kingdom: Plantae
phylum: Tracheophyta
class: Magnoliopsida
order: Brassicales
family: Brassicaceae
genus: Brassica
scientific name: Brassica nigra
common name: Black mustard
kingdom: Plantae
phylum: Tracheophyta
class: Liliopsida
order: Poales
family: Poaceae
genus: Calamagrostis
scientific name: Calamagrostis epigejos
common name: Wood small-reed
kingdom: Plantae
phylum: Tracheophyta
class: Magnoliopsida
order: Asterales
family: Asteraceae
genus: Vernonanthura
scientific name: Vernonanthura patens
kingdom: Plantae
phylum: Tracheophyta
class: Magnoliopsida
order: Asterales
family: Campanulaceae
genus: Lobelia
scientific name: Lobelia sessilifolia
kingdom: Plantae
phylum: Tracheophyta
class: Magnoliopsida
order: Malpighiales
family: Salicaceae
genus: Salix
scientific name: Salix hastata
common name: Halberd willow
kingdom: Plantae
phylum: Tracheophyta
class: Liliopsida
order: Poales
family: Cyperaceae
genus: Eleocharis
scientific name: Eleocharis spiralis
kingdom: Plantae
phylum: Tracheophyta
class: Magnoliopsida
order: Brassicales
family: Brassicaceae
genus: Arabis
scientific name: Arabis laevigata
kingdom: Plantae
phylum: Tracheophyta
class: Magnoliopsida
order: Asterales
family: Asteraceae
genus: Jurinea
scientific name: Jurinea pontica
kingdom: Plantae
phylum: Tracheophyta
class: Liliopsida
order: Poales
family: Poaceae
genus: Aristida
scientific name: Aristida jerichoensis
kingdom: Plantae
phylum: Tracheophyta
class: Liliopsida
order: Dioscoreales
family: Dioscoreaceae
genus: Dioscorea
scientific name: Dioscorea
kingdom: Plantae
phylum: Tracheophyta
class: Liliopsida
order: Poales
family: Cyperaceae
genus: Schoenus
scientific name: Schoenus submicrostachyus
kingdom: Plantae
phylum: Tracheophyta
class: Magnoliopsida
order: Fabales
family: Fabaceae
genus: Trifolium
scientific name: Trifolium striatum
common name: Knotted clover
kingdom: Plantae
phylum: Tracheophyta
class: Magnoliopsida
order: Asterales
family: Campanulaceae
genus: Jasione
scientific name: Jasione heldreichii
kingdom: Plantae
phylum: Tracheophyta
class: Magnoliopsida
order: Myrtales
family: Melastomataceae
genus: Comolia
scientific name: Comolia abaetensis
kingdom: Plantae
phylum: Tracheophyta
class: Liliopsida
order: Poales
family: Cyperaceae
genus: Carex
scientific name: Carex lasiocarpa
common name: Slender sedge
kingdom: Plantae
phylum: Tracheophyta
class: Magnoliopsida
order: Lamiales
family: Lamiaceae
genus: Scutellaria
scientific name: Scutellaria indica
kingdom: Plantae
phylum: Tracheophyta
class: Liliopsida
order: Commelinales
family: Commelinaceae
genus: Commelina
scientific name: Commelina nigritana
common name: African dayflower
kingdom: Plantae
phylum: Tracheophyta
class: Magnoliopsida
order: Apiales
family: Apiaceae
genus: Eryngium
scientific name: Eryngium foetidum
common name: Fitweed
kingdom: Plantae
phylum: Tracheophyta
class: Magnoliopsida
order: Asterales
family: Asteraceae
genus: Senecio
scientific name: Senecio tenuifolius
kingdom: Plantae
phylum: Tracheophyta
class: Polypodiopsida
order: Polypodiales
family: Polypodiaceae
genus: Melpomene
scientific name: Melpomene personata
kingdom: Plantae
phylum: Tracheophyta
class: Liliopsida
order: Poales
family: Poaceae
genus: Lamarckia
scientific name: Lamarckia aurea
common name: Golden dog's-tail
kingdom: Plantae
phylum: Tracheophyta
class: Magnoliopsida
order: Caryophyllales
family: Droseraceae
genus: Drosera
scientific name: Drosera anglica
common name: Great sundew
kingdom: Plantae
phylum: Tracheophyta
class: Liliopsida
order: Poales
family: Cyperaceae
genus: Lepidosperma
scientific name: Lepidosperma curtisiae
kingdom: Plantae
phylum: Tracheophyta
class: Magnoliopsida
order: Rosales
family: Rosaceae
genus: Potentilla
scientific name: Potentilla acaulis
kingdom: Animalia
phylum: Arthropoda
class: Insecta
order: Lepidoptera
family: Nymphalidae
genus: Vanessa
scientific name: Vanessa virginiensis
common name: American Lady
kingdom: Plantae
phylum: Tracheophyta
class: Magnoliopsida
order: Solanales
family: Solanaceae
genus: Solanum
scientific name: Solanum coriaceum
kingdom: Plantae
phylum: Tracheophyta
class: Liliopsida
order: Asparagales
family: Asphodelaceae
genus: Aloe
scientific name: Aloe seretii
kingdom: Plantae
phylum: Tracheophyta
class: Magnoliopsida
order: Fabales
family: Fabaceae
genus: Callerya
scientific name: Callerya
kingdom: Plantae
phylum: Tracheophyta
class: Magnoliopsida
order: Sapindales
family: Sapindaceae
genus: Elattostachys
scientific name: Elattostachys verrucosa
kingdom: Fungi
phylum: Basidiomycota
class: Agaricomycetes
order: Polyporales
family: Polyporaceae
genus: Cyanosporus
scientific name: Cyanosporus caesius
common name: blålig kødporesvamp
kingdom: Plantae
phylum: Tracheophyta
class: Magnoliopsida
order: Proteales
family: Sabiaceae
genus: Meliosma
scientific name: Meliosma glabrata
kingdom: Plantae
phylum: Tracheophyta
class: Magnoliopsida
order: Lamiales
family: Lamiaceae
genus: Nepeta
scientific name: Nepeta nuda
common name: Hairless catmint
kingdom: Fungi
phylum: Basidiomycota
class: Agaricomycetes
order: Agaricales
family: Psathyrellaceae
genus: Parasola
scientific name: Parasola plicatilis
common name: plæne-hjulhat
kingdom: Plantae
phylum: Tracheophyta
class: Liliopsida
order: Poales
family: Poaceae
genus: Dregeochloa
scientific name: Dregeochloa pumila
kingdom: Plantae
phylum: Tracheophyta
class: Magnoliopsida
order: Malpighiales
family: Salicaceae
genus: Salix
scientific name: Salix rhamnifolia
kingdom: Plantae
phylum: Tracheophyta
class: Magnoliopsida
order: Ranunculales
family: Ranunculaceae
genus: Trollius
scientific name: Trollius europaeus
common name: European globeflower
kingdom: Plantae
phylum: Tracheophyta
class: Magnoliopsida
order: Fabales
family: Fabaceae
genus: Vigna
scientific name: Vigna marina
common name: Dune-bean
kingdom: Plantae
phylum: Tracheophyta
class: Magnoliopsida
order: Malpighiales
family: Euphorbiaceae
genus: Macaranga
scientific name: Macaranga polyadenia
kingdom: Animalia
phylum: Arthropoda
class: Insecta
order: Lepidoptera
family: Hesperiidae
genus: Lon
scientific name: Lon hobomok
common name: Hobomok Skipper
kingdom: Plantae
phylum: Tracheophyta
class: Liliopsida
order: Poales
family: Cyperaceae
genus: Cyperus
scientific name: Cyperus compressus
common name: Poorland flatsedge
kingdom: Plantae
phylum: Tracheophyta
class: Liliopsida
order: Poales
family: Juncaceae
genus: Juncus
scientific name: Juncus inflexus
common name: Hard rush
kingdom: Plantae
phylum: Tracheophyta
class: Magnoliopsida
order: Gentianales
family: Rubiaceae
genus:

→ What is required
Reproduce every line of the entries above, unchanged and in the same order.

→ In response
kingdom: Plantae
phylum: Tracheophyta
class: Magnoliopsida
order: Brassicales
family: Brassicaceae
genus: Brassica
scientific name: Brassica nigra
common name: Black mustard
kingdom: Plantae
phylum: Tracheophyta
class: Liliopsida
order: Poales
family: Poaceae
genus: Calamagrostis
scientific name: Calamagrostis epigejos
common name: Wood small-reed
kingdom: Plantae
phylum: Tracheophyta
class: Magnoliopsida
order: Asterales
family: Asteraceae
genus: Vernonanthura
scientific name: Vernonanthura patens
kingdom: Plantae
phylum: Tracheophyta
class: Magnoliopsida
order: Asterales
family: Campanulaceae
genus: Lobelia
scientific name: Lobelia sessilifolia
kingdom: Plantae
phylum: Tracheophyta
class: Magnoliopsida
order: Malpighiales
family: Salicaceae
genus: Salix
scientific name: Salix hastata
common name: Halberd willow
kingdom: Plantae
phylum: Tracheophyta
class: Liliopsida
order: Poales
family: Cyperaceae
genus: Eleocharis
scientific name: Eleocharis spiralis
kingdom: Plantae
phylum: Tracheophyta
class: Magnoliopsida
order: Brassicales
family: Brassicaceae
genus: Arabis
scientific name: Arabis laevigata
kingdom: Plantae
phylum: Tracheophyta
class: Magnoliopsida
order: Asterales
family: Asteraceae
genus: Jurinea
scientific name: Jurinea pontica
kingdom: Plantae
phylum: Tracheophyta
class: Liliopsida
order: Poales
family: Poaceae
genus: Aristida
scientific name: Aristida jerichoensis
kingdom: Plantae
phylum: Tracheophyta
class: Liliopsida
order: Dioscoreales
family: Dioscoreaceae
genus: Dioscorea
scientific name: Dioscorea
kingdom: Plantae
phylum: Tracheophyta
class: Liliopsida
order: Poales
family: Cyperaceae
genus: Schoenus
scientific name: Schoenus submicrostachyus
kingdom: Plantae
phylum: Tracheophyta
class: Magnoliopsida
order: Fabales
family: Fabaceae
genus: Trifolium
scientific name: Trifolium striatum
common name: Knotted clover
kingdom: Plantae
phylum: Tracheophyta
class: Magnoliopsida
order: Asterales
family: Campanulaceae
genus: Jasione
scientific name: Jasione heldreichii
kingdom: Plantae
phylum: Tracheophyta
class: Magnoliopsida
order: Myrtales
family: Melastomataceae
genus: Comolia
scientific name: Comolia abaetensis
kingdom: Plantae
phylum: Tracheophyta
class: Liliopsida
order: Poales
family: Cyperaceae
genus: Carex
scientific name: Carex lasiocarpa
common name: Slender sedge
kingdom: Plantae
phylum: Tracheophyta
class: Magnoliopsida
order: Lamiales
family: Lamiaceae
genus: Scutellaria
scientific name: Scutellaria indica
kingdom: Plantae
phylum: Tracheophyta
class: Liliopsida
order: Commelinales
family: Commelinaceae
genus: Commelina
scientific name: Commelina nigritana
common name: African dayflower
kingdom: Plantae
phylum: Tracheophyta
class: Magnoliopsida
order: Apiales
family: Apiaceae
genus: Eryngium
scientific name: Eryngium foetidum
common name: Fitweed
kingdom: Plantae
phylum: Tracheophyta
class: Magnoliopsida
order: Asterales
family: Asteraceae
genus: Senecio
scientific name: Senecio tenuifolius
kingdom: Plantae
phylum: Tracheophyta
class: Polypodiopsida
order: Polypodiales
family: Polypodiaceae
genus: Melpomene
scientific name: Melpomene personata
kingdom: Plantae
phylum: Tracheophyta
class: Liliopsida
order: Poales
family: Poaceae
genus: Lamarckia
scientific name: Lamarckia aurea
common name: Golden dog's-tail
kingdom: Plantae
phylum: Tracheophyta
class: Magnoliopsida
order: Caryophyllales
family: Droseraceae
genus: Drosera
scientific name: Drosera anglica
common name: Great sundew
kingdom: Plantae
phylum: Tracheophyta
class: Liliopsida
order: Poales
family: Cyperaceae
genus: Lepidosperma
scientific name: Lepidosperma curtisiae
kingdom: Plantae
phylum: Tracheophyta
class: Magnoliopsida
order: Rosales
family: Rosaceae
genus: Potentilla
scientific name: Potentilla acaulis
kingdom: Animalia
phylum: Arthropoda
class: Insecta
order: Lepidoptera
family: Nymphalidae
genus: Vanessa
scientific name: Vanessa virginiensis
common name: American Lady
kingdom: Plantae
phylum: Tracheophyta
class: Magnoliopsida
order: Solanales
family: Solanaceae
genus: Solanum
scientific name: Solanum coriaceum
kingdom: Plantae
phylum: Tracheophyta
class: Liliopsida
order: Asparagales
family: Asphodelaceae
genus: Aloe
scientific name: Aloe seretii
kingdom: Plantae
phylum: Tracheophyta
class: Magnoliopsida
order: Fabales
family: Fabaceae
genus: Callerya
scientific name: Callerya
kingdom: Plantae
phylum: Tracheophyta
class: Magnoliopsida
order: Sapindales
family: Sapindaceae
genus: Elattostachys
scientific name: Elattostachys verrucosa
kingdom: Fungi
phylum: Basidiomycota
class: Agaricomycetes
order: Polyporales
family: Polyporaceae
genus: Cyanosporus
scientific name: Cyanosporus caesius
common name: blålig kødporesvamp
kingdom: Plantae
phylum: Tracheophyta
class: Magnoliopsida
order: Proteales
family: Sabiaceae
genus: Meliosma
scientific name: Meliosma glabrata
kingdom: Plantae
phylum: Tracheophyta
class: Magnoliopsida
order: Lamiales
family: Lamiaceae
genus: Nepeta
scientific name: Nepeta nuda
common name: Hairless catmint
kingdom: Fungi
phylum: Basidiomycota
class: Agaricomycetes
order: Agaricales
family: Psathyrellaceae
genus: Parasola
scientific name: Parasola plicatilis
common name: plæne-hjulhat
kingdom: Plantae
phylum: Tracheophyta
class: Liliopsida
order: Poales
family: Poaceae
genus: Dregeochloa
scientific name: Dregeochloa pumila
kingdom: Plantae
phylum: Tracheophyta
class: Magnoliopsida
order: Malpighiales
family: Salicaceae
genus: Salix
scientific name: Salix rhamnifolia
kingdom: Plantae
phylum: Tracheophyta
class: Magnoliopsida
order: Ranunculales
family: Ranunculaceae
genus: Trollius
scientific name: Trollius europaeus
common name: European globeflower
kingdom: Plantae
phylum: Tracheophyta
class: Magnoliopsida
order: Fabales
family: Fabaceae
genus: Vigna
scientific name: Vigna marina
common name: Dune-bean
kingdom: Plantae
phylum: Tracheophyta
class: Magnoliopsida
order: Malpighiales
family: Euphorbiaceae
genus: Macaranga
scientific name: Macaranga polyadenia
kingdom: Animalia
phylum: Arthropoda
class: Insecta
order: Lepidoptera
family: Hesperiidae
genus: Lon
scientific name: Lon hobomok
common name: Hobomok Skipper
kingdom: Plantae
phylum: Tracheophyta
class: Liliopsida
order: Poales
family: Cyperaceae
genus: Cyperus
scientific name: Cyperus compressus
common name: Poorland flatsedge
kingdom: Plantae
phylum: Tracheophyta
class: Liliopsida
order: Poales
family: Juncaceae
genus: Juncus
scientific name: Juncus inflexus
common name: Hard rush
kingdom: Plantae
phylum: Tracheophyta
class: Magnoliopsida
order: Gentianales
family: Rubiaceae
genus:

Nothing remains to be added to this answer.